» **Set of tasks**
A) Summarize the forum discussion about getting KeePassXC to detect a Nitrokey in two sentences.
B) Write the next part of the forum discussion about KeePassXC and the Nitrokey, continuing after the last troubleshooting step it shows.

» **Selected text**
——

Thanks @geoW, but I think udev rules are not the issue, because the device seems to be set up properly and all tests and status from nitropy look good. The udev rules I use were installed by a distro package (libnitrokey-udev).
You need to use the flatpak version of keepassxc for the nitrokey to be detected by keepassxc.
I ran into a similar issue some months ago and tried everything including udev rules but couldn’t exactly figure out the problem.
Turned out using the flatpak version of keepassxc just worked for me. ( Tried on Mint)
Because I’m using LMDE 6, I only had an earlier, non-compatible version of KPXC available through my package manager, and for various reasons I really dislike using flat versions of things, which initially left me a bit stuck.
I ended up just downloading the latest tar and following the .md to build the 2.7.10 from source, then tested by running it from the terminal.
I’m using the 3c and it worked fine for me taking this route (obviously with a downside being the manual updates in future), so if all else fails maybe try the build from source, then reset the hmac as you suggested and see if that helps?
time to change the distro ? it probably could be udev rules issue.
Also when using flatpak version check with flatseal if keepassxc has appropriate permissions to usb devices.
the key challenge here is that the hmac-sha is passed through by ccid and pcscd into keypassxc. This already is for smartcards often painfully unreliable. We are taking this opportunity to improve the docs you are linking. In the meantime the “typical” troubleshooting methods are (trying to be distri-agnostic):
make sure your nk3 is plugged in
remove scdaemon package
make sure no gpg-* is running (means gpg or gpg-agent or whatever might bring them up “on-demand”)

——

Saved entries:
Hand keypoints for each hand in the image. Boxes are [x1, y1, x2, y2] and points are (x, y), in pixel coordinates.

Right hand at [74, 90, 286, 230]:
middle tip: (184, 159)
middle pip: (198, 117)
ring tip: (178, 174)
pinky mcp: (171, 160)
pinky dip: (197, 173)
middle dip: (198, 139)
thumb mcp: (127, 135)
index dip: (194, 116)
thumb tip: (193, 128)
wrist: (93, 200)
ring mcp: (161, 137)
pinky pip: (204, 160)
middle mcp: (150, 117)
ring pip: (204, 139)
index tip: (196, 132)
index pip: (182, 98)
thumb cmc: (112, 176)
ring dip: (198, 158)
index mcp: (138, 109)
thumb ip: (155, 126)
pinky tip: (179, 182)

——

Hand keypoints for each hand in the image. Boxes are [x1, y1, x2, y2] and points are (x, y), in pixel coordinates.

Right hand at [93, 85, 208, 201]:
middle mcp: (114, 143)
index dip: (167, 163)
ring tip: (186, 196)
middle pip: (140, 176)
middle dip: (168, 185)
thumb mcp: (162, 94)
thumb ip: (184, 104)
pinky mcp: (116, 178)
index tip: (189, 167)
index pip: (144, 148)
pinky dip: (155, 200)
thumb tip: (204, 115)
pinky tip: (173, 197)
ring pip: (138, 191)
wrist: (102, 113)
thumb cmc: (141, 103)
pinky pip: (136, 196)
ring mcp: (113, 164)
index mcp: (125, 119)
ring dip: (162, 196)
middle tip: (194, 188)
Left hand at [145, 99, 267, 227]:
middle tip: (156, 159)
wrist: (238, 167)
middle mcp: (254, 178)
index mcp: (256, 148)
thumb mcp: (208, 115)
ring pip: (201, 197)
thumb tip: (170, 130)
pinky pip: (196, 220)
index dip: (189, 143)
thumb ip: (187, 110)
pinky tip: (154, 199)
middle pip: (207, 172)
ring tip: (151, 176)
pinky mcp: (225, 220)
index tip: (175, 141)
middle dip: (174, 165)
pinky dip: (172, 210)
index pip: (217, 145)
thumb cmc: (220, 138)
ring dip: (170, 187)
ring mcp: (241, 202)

——

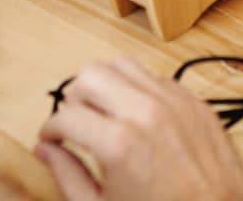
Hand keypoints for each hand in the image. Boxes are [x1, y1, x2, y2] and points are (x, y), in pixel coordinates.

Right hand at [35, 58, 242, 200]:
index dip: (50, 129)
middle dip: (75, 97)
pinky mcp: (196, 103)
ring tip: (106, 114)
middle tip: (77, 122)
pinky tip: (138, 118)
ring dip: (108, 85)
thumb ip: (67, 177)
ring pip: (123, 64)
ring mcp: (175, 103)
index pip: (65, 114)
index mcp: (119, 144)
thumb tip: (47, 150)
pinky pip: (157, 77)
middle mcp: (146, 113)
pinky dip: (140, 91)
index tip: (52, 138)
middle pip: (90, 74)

——

» **Answers to the exercises**
A) Participants discuss why KeePassXC fails to detect a Nitrokey: one reports that their udev rules, installed from a distro package, appear fine, while others recommend the flatpak version of KeePassXC (with its USB permissions checked in Flatseal) or building version 2.7.10 from source. Another reply explains that the HMAC-SHA challenge is passed through ccid and pcscd into KeePassXC, a path that is often unreliable for smartcards, and lists troubleshooting steps: plug in the NK3, remove the scdaemon package, and make sure no gpg process is running.

B)
restart pcscd (systemctl restart pcscd) right before starting keypassxc
You could also observe pcscd by starting it “by hand” in debug mode -d and see if it shows something interesting.
Can you tell which yubikey you are using - which you report as working…
now this is getting us somewhere. The solution is not directly in your post, but it pointed me in the right direction. The debug output from pcscd made me think and search, so I found that there is a support article on the Nitrokey website I have not been aware of.
The solution is readily there: “Support for the Nitrokey 3 was added in libccid 1.5.0.” I have ccid 1.4.36. And further: “If you cannot update libccid to a supported version, you have to manually update the device database.” In fact, it is sufficient to add two lines with a mapping from ifdProductID (0x42B2) to ifdFriendlyName (Nitrokey Nitrokey 3).
After that, my Nitrokey shows up with pcsc_scan -r and is available as HMAC secret in KeePassXC. Perfect! Thanks a lot!